→ **Exercise A**
Answer these from the vf610 NFC review, one line each:
(i) According to the reviewer, what accesses does memcpy_toio() fall back to when things are not aligned on 32 bits?
(ii) In vf610_nfc_wr_to_sram, which function writes each converted value to dst?
(iii) What does vf610_get_next_instr return when *op_id + 1 is greater than or equal to subop->ninstrs?
→ **Exercise B**
Decide whether each statement agrees with the vf610 NFC review. Give yes or no, followed by the deciding words of the vf610 NFC review in quotation marks.
(i) The reviewer says there is a requirement on len alignment when fix_endian is set.
(ii) vf610_nfc_run writes trfr_sz to NFC_SECTOR_SIZE.
(iii) The reviewer says the possible data loss concerns big-endian platforms.
→ **Exercise C**
Write what comes next in the vf610 NFC review, picking up right after its last line.

→ **Selected passage**
That's the opposite actually. If fix_endian is set, we don't have any
requirement on len alignment, because the cpu_to_be32(val) will save
us. But we have a problem when fix_endian is false an len is not
aligned on 4, because, AFAIR memcpy_toio() does 32-bit accesses when
things are properly aligned on 32 bits, and when that's not the case it
falls back to 16 or 8 bit accesses, which in our case may lead to data
loss on LE platforms.
> + */
> +static inline void vf610_nfc_wr_to_sram(void __iomem *dst, const void *src,
> + size_t len, bool fix_endian)
> +{
> + if (vf610_nfc_is_little_endian() && fix_endian) {
> + unsigned int i;
> +
> + for (i = 0; i < len; i += 4) {
> + u32 val;
> + memcpy(&val, src + i, min(sizeof(val), len - i));
> + __raw_writel(cpu_to_be32(val), dst + i);
> + }
> + } else {
> + memcpy_toio(dst, src, len);
> + }
> +}
> +
> /* Clear flags for upcoming command */
> static inline void vf610_nfc_clear_status(struct vf610_nfc *nfc)
> {
> @@ -489,6 +595,170 @@ static int vf610_nfc_dev_ready(struct mtd_info *mtd)
> return 1;
> }
>
> +static inline void vf610_nfc_run(struct vf610_nfc *nfc, u32 col, u32 row, u32 cmd1, u32 cmd2, u32 trfr_sz)
> +{
> + vf610_nfc_set_field(nfc, NFC_COL_ADDR, COL_ADDR_MASK,
> + COL_ADDR_SHIFT, col);
> +
> + vf610_nfc_set_field(nfc, NFC_ROW_ADDR, ROW_ADDR_MASK,
> + ROW_ADDR_SHIFT, row);
> +
> + vf610_nfc_write(nfc, NFC_SECTOR_SIZE, trfr_sz);
> + vf610_nfc_write(nfc, NFC_FLASH_CMD1, cmd1);
> + vf610_nfc_write(nfc, NFC_FLASH_CMD2, cmd2);
> +
> + dev_dbg(nfc->dev, "col 0x%08x, row 0x%08x, cmd1 0x%08x, cmd2 0x%08x, trfr_sz %d\n",
> + col, row, cmd1, cmd2, trfr_sz);
> +
> + vf610_nfc_done(nfc);
> +}
> +
> +static inline const struct nand_op_instr *vf610_get_next_instr(
> + const struct nand_subop *subop, int *op_id)
> +{
> + if (*op_id + 1 >= subop->ninstrs)
> + return NULL;
> +
> + (*op_id)++;
> +
> + return &subop->instrs[*op_id];
> +}
> +
> +static int vf610_nfc_cmd(struct nand_chip *chip,
> + const struct nand_subop *subop)

→ **Exercise data**
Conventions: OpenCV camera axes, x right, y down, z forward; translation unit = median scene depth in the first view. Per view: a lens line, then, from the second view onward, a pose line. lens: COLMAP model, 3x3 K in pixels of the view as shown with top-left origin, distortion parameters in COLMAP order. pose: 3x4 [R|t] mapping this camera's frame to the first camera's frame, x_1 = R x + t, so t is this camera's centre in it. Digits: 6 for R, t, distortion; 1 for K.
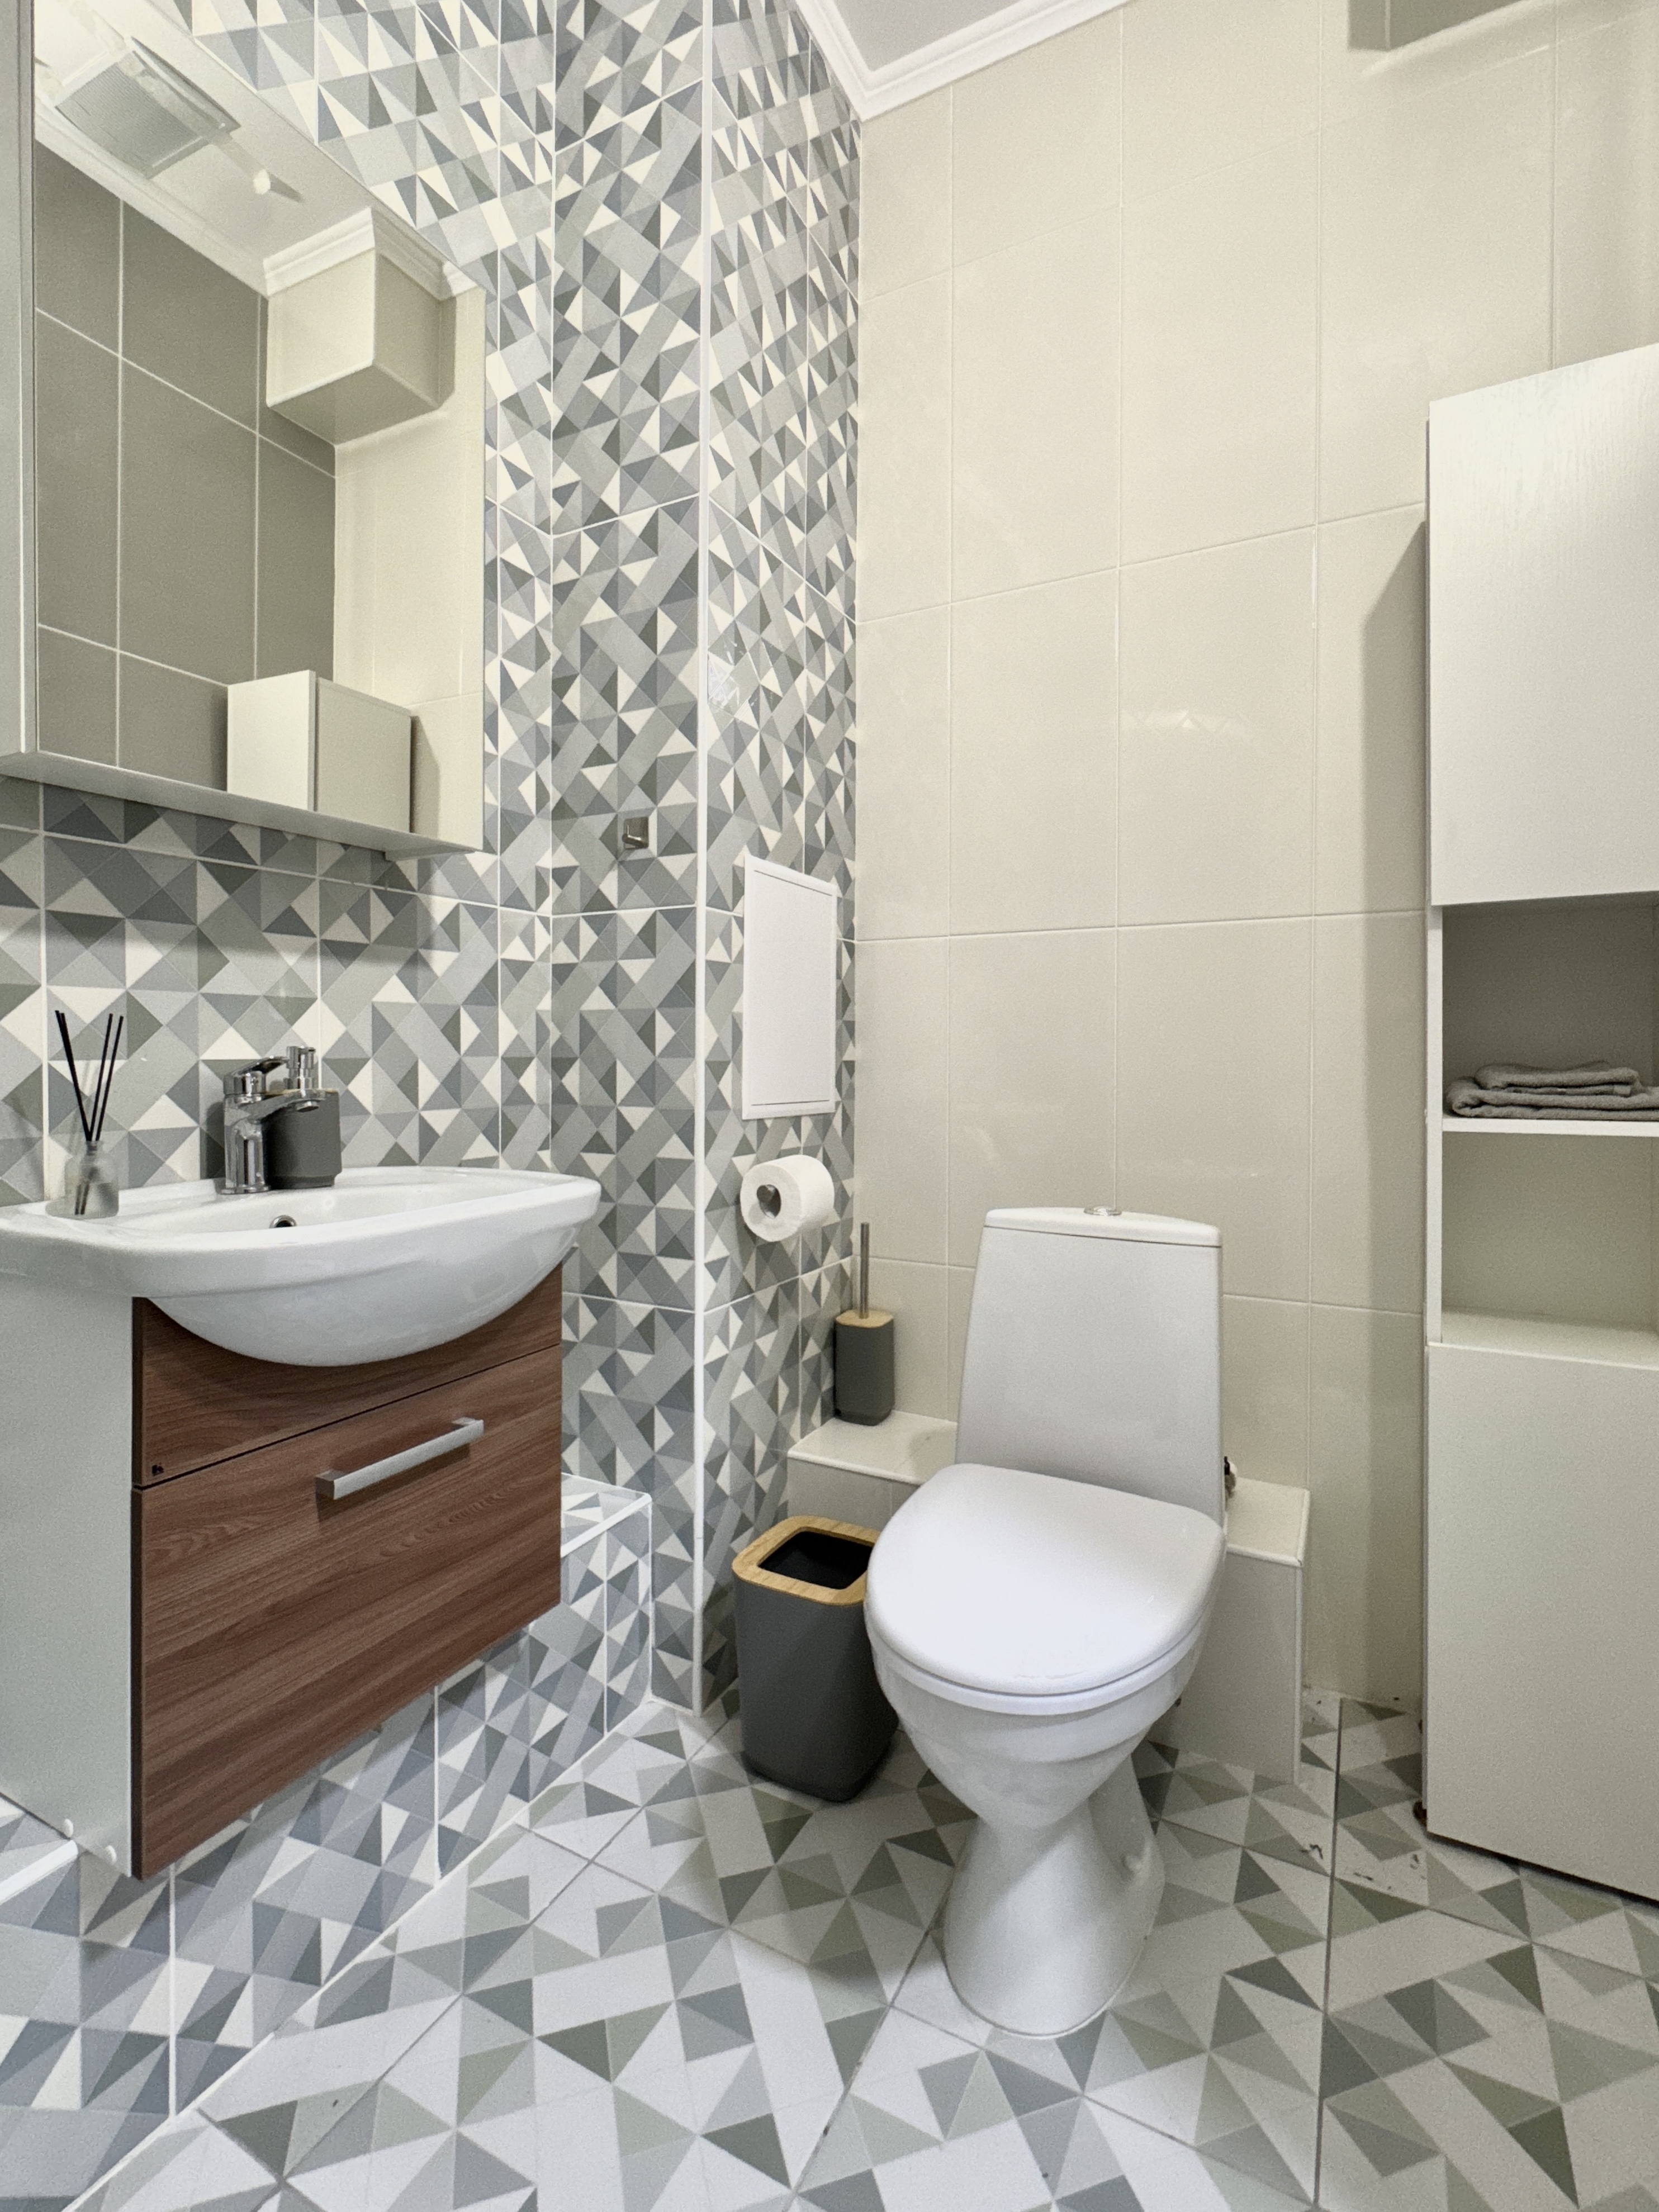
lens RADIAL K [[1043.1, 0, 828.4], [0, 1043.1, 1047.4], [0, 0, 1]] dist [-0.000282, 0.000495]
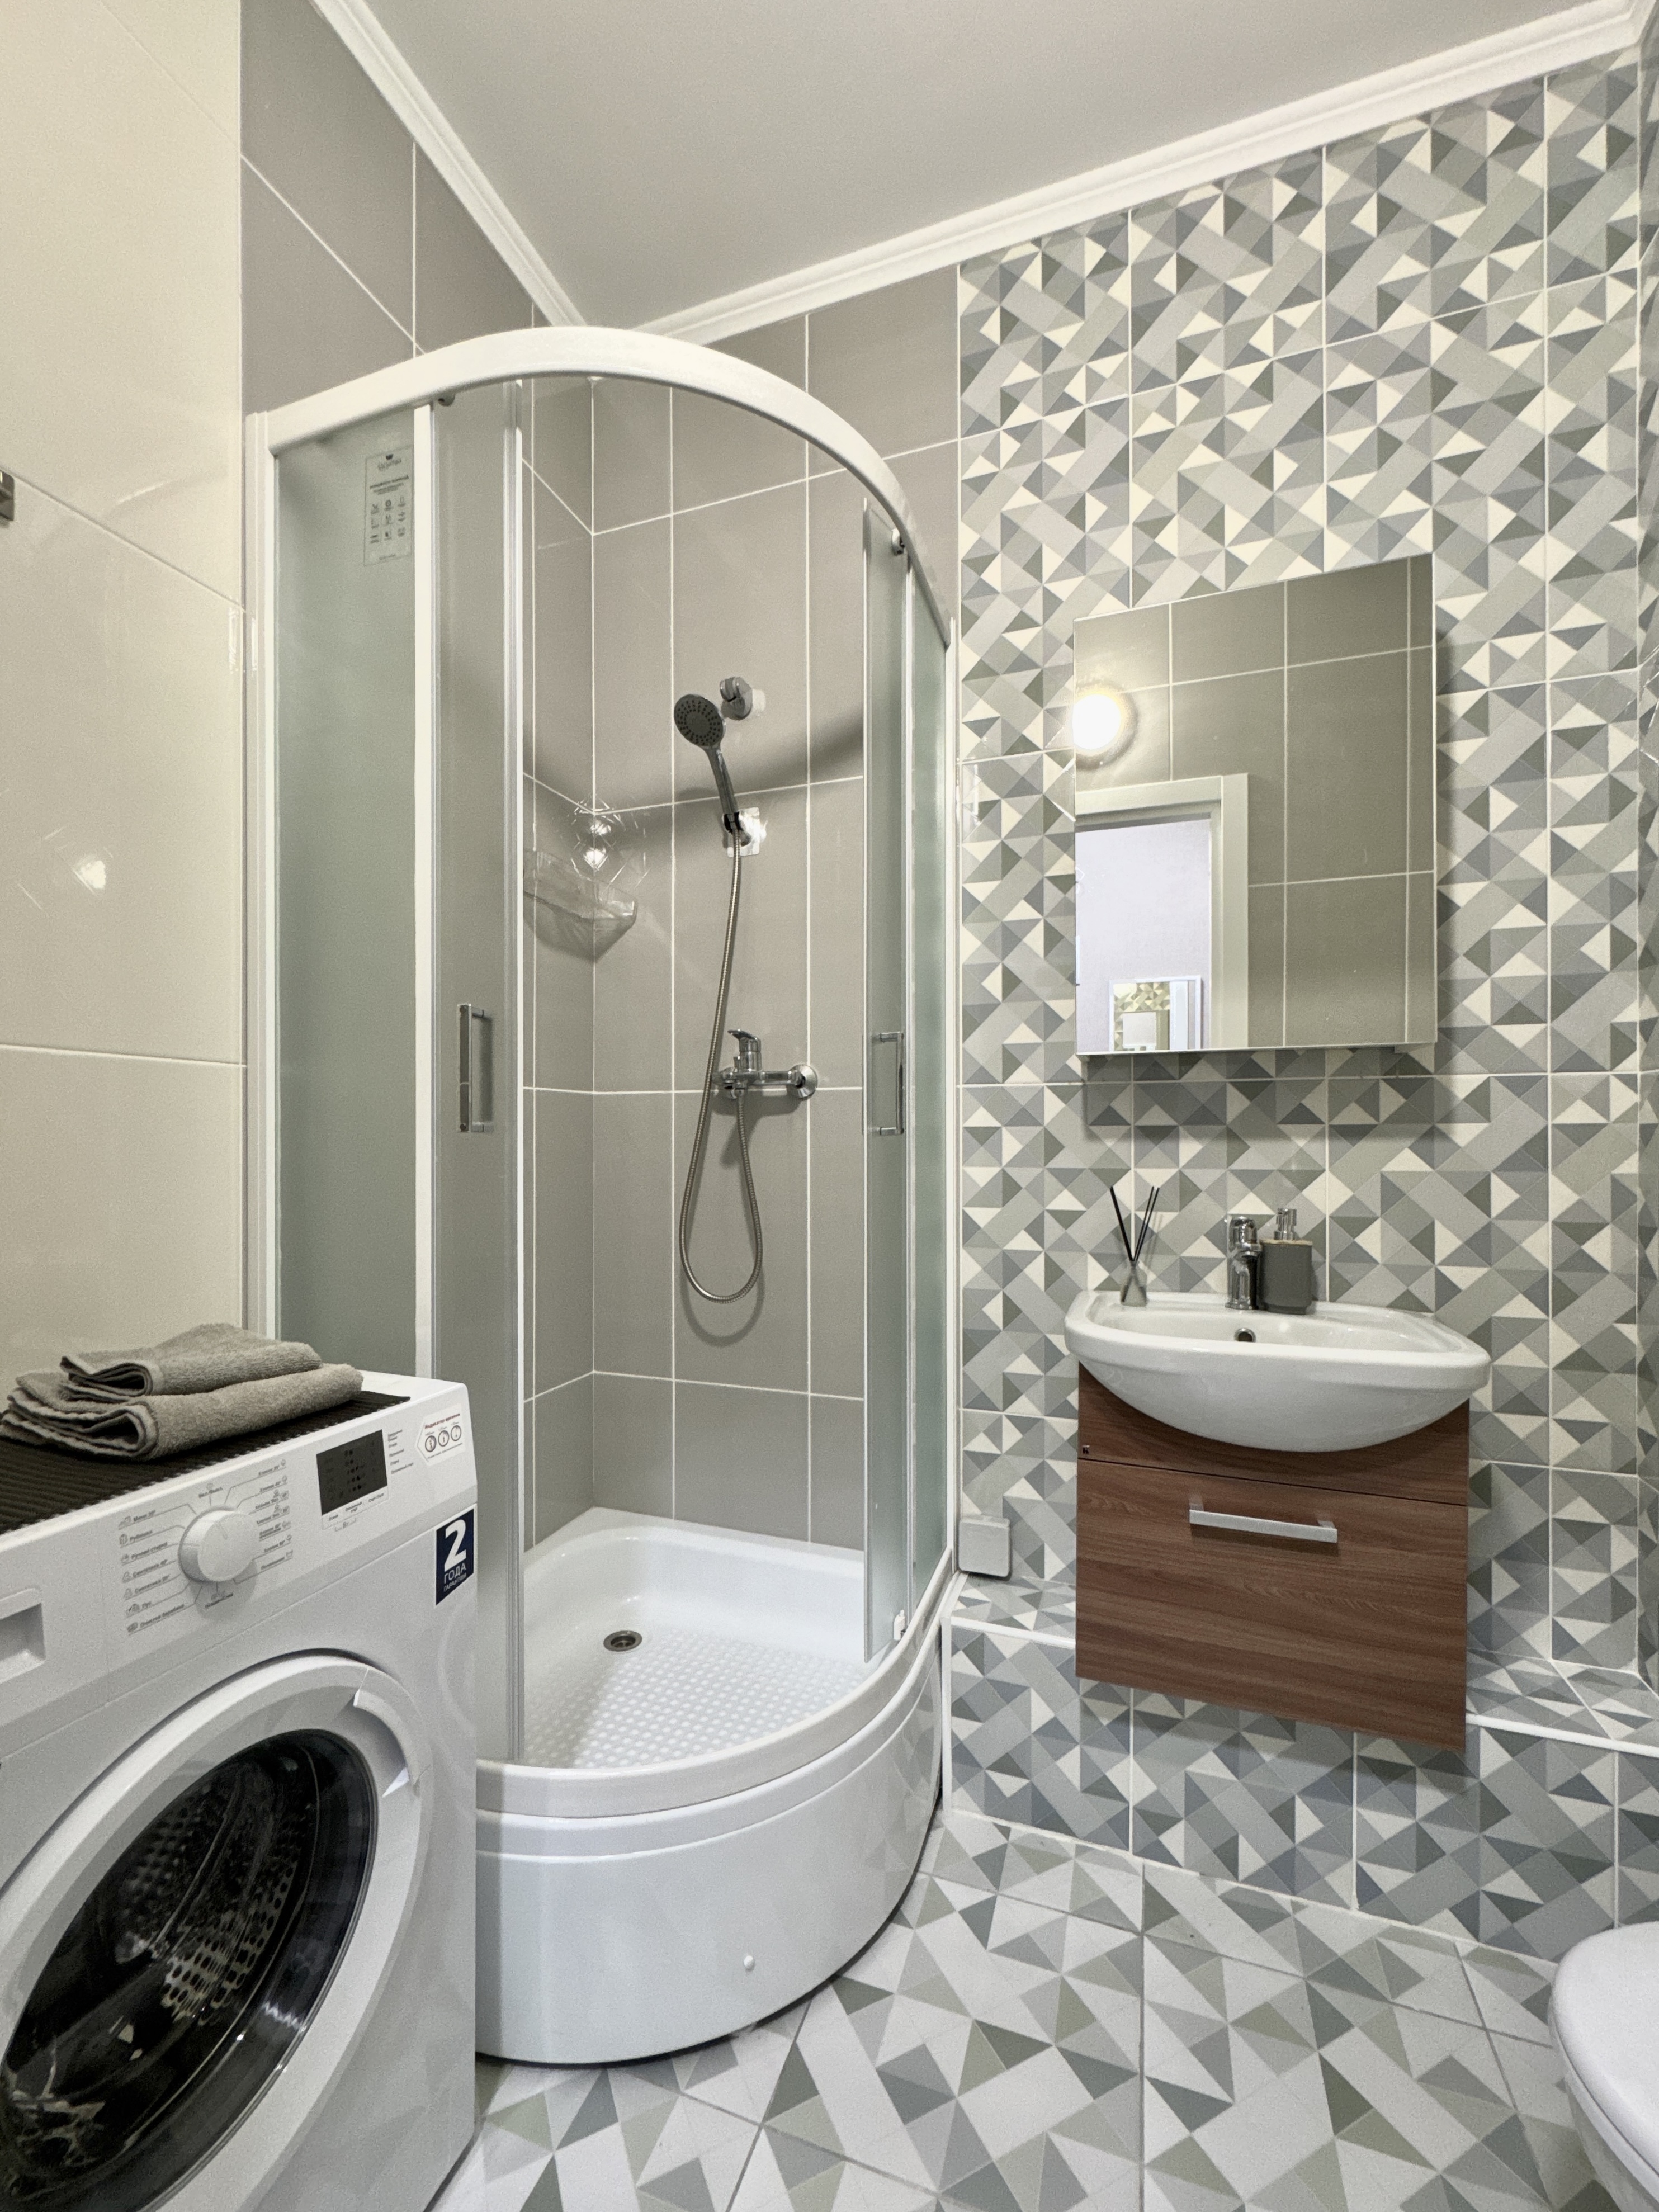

→ **Exercise response A**
(i) 16 or 8 bit accesses.
(ii) __raw_writel.
(iii) NULL.

→ **Exercise response B**
(i) No: "If fix_endian is set, we don't have any requirement on len alignment"
(ii) Yes: "vf610_nfc_write(nfc, NFC_SECTOR_SIZE, trfr_sz);"
(iii) No: "may lead to data loss on LE platforms"

→ **Exercise response C**
> +{
> + const struct nand_op_instr *instr;
> + struct vf610_nfc *nfc = chip_to_nfc(chip);
> + int op_id = -1, trfr_sz = 0, offset;
> + u32 col = 0, row = 0, cmd1 = 0, cmd2 = 0, code = 0;
> + bool force8bit = false;
> +
> + /*
> + * Some ops are optional, but the hardware requires the operations
> + * to be in this exact order.
> + * The op parser enforces the order and makes sure that there isn't
> + * a read and write element in a single operation.
> + */
> + instr = vf610_get_next_instr(subop, &op_id);
> + if (!instr)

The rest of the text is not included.